** Dataset extract **
____

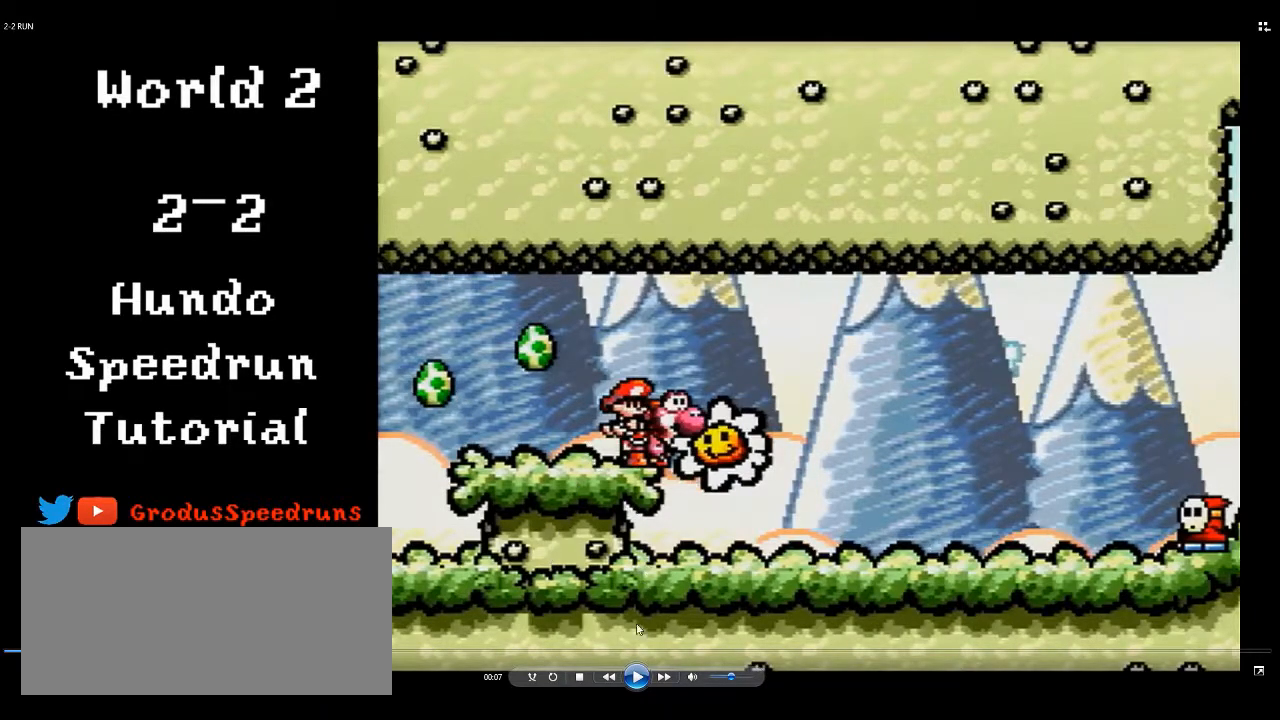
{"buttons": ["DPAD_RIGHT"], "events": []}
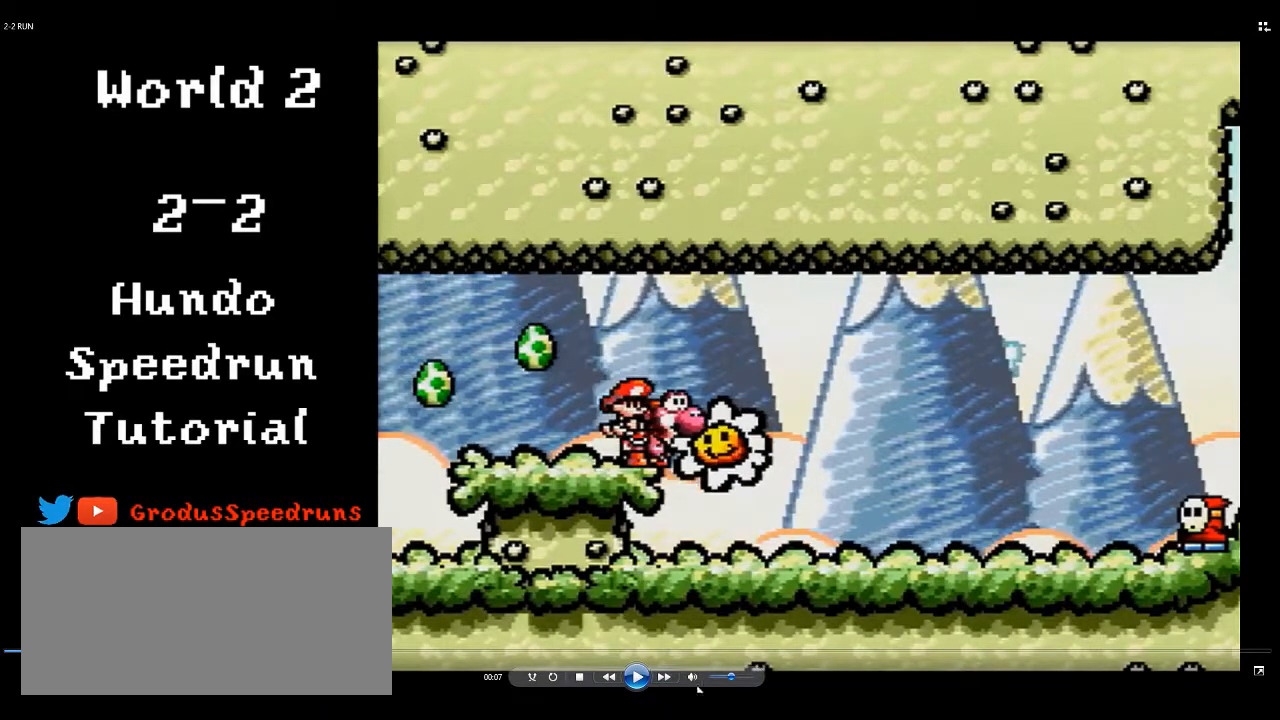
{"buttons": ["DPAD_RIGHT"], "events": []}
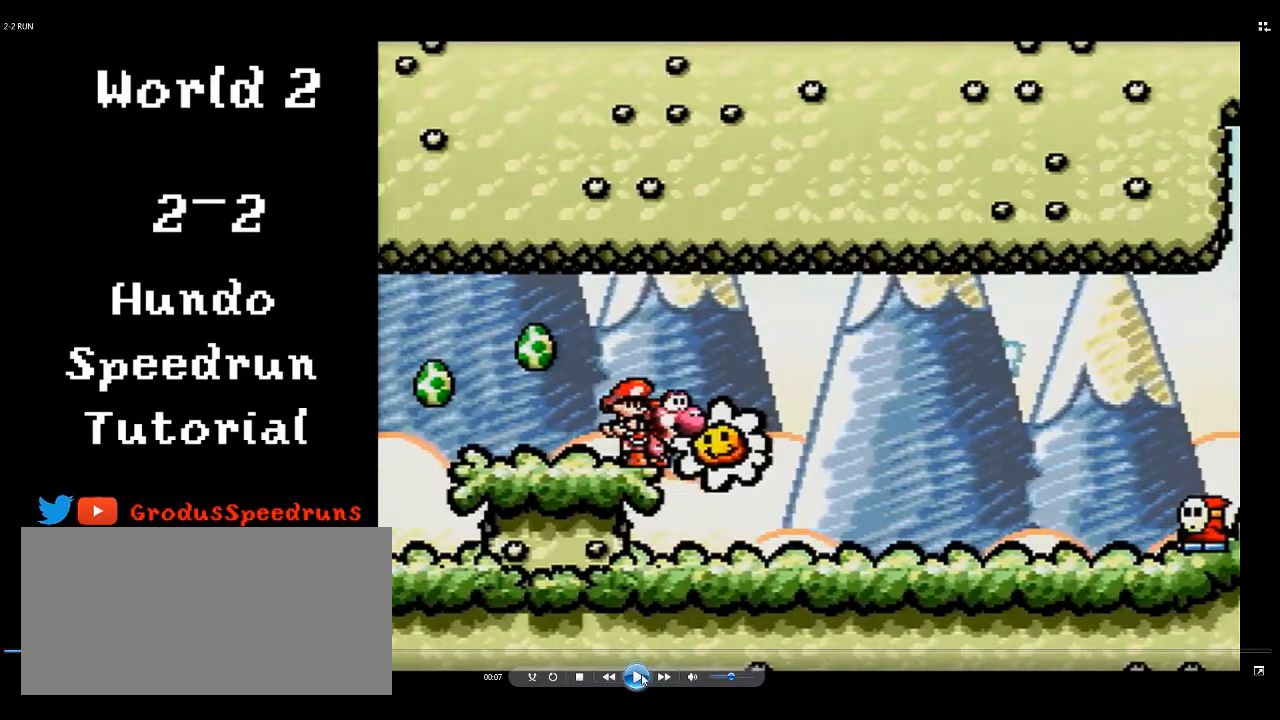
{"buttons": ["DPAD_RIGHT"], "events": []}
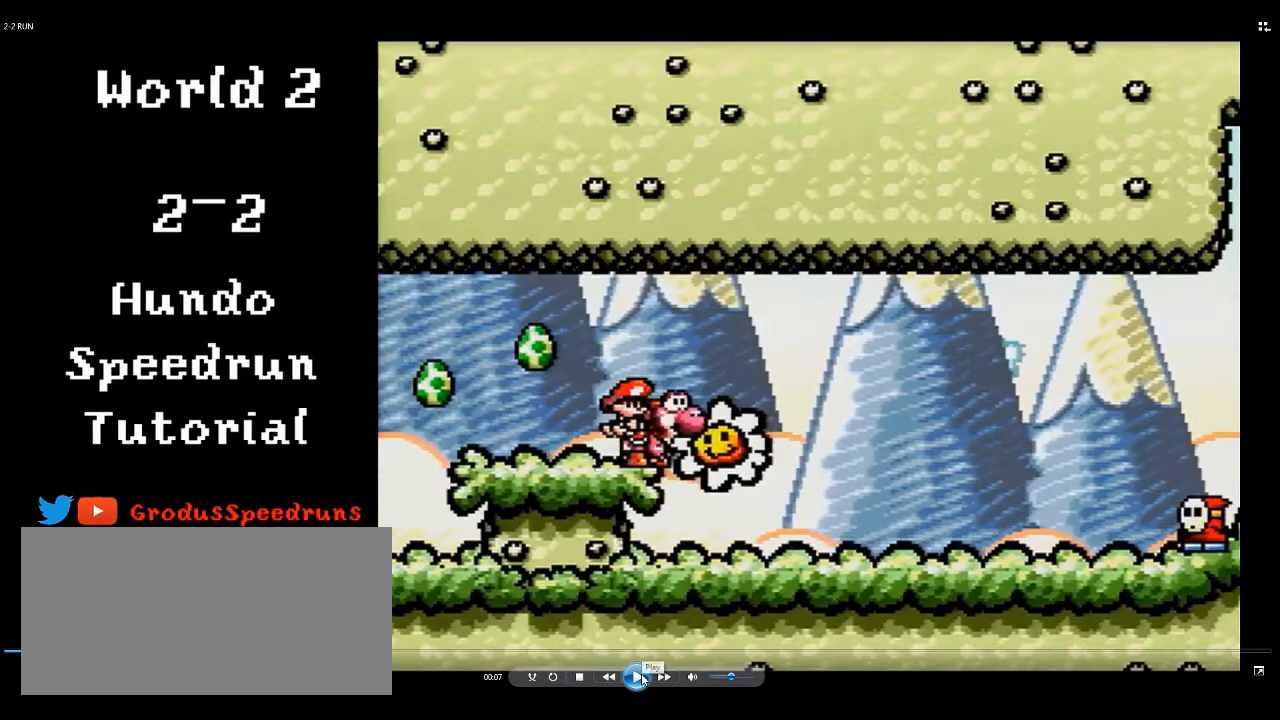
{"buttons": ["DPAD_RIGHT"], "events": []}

____

** What you should do **
When you reach a picture, pass over it; write out all other material exactly.

** Task solution **
{"buttons": ["DPAD_RIGHT"], "events": []}
{"buttons": ["DPAD_RIGHT"], "events": []}
{"buttons": ["DPAD_RIGHT"], "events": []}
{"buttons": ["DPAD_RIGHT"], "events": []}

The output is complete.